EXTRACTED MATERIAL below:
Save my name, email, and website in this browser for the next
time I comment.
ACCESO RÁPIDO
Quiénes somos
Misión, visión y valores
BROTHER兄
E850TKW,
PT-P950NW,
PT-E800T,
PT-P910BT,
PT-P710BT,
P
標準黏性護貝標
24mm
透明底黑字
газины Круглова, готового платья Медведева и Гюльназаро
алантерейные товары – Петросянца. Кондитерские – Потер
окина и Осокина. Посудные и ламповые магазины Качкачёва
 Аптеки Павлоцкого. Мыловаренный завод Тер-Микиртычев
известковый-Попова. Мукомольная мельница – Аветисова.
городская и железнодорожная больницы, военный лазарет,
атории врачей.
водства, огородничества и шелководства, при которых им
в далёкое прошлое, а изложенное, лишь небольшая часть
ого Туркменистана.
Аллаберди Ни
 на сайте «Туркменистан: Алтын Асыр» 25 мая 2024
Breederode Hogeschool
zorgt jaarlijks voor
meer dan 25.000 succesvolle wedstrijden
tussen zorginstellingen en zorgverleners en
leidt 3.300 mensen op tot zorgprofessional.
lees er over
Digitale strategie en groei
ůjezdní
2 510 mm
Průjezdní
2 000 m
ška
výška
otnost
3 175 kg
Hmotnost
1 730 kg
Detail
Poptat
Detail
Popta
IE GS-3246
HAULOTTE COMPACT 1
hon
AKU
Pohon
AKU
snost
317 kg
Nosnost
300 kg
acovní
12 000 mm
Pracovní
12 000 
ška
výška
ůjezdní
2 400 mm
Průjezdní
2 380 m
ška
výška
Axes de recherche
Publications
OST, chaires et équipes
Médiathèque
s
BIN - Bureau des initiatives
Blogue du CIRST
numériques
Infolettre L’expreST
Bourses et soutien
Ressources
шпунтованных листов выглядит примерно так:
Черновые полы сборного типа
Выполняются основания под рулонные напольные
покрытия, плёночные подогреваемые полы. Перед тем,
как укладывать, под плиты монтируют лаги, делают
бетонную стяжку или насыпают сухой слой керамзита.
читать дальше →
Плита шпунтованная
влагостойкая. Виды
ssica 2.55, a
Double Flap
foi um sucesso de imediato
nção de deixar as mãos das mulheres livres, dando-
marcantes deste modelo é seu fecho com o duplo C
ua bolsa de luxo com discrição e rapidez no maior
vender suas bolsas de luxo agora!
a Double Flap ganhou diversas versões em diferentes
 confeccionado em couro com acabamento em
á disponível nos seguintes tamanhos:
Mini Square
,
End of EXTRACTED MATERIAL.
EXTRACTED MATERIAL below:
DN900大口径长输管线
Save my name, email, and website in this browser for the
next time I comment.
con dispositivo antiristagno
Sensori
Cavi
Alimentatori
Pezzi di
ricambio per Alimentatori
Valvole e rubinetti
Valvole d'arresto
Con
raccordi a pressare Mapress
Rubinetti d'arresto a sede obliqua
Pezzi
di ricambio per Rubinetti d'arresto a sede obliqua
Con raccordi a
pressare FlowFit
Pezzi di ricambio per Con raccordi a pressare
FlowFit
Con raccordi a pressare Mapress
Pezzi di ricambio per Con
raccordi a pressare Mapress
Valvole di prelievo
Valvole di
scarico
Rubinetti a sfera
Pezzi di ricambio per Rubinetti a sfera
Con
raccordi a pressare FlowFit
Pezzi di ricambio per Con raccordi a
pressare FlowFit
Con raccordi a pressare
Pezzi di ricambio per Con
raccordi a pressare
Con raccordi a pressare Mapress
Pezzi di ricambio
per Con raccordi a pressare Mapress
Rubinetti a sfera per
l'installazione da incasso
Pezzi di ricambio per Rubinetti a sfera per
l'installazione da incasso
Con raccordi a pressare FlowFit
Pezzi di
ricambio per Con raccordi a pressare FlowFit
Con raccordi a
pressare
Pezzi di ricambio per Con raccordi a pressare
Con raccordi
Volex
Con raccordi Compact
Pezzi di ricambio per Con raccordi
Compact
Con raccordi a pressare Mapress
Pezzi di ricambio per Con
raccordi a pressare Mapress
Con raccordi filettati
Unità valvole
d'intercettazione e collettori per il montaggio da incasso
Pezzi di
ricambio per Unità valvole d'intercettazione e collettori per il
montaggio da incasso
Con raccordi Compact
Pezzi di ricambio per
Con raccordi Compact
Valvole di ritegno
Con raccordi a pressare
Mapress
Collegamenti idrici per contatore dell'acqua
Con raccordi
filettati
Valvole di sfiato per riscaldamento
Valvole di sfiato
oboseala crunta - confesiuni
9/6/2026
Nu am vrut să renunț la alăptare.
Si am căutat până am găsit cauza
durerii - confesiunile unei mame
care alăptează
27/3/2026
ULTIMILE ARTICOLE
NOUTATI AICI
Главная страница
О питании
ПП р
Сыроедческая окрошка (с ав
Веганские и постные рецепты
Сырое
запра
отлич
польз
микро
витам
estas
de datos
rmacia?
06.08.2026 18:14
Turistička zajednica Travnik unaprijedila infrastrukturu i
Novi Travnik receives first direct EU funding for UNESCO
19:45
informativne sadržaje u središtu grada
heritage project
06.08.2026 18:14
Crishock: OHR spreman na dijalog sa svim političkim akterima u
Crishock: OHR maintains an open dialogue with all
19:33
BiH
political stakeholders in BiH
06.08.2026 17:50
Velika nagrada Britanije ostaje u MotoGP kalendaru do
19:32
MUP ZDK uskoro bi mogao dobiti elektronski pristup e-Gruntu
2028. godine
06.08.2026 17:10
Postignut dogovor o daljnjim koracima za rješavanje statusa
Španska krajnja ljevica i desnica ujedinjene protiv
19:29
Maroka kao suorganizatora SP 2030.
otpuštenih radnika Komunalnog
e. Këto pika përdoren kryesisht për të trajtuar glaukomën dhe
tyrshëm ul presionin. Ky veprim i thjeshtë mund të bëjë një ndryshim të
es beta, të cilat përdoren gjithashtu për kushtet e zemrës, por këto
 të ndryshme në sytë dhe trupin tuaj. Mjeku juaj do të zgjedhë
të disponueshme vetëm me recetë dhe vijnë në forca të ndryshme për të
End of EXTRACTED MATERIAL.
EXTRACTED MATERIAL below:
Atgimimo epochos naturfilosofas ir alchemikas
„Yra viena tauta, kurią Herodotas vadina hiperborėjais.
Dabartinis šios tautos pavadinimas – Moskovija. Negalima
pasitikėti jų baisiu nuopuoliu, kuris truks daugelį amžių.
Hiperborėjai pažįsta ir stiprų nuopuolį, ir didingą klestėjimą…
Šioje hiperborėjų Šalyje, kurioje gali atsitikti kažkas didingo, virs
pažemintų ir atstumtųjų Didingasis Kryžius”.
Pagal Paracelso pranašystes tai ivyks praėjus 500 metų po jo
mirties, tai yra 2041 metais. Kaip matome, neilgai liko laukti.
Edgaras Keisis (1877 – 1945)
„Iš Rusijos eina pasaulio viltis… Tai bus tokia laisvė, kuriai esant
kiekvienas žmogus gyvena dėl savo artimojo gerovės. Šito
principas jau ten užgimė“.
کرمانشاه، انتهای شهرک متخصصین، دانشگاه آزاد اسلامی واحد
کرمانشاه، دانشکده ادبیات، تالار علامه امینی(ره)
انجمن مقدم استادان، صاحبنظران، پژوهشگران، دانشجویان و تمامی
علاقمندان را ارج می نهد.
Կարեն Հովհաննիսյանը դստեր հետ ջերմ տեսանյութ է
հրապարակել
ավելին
End of EXTRACTED MATERIAL.
Taking the material above, count every line in which the word "полы" appears; answer with the number alone.

2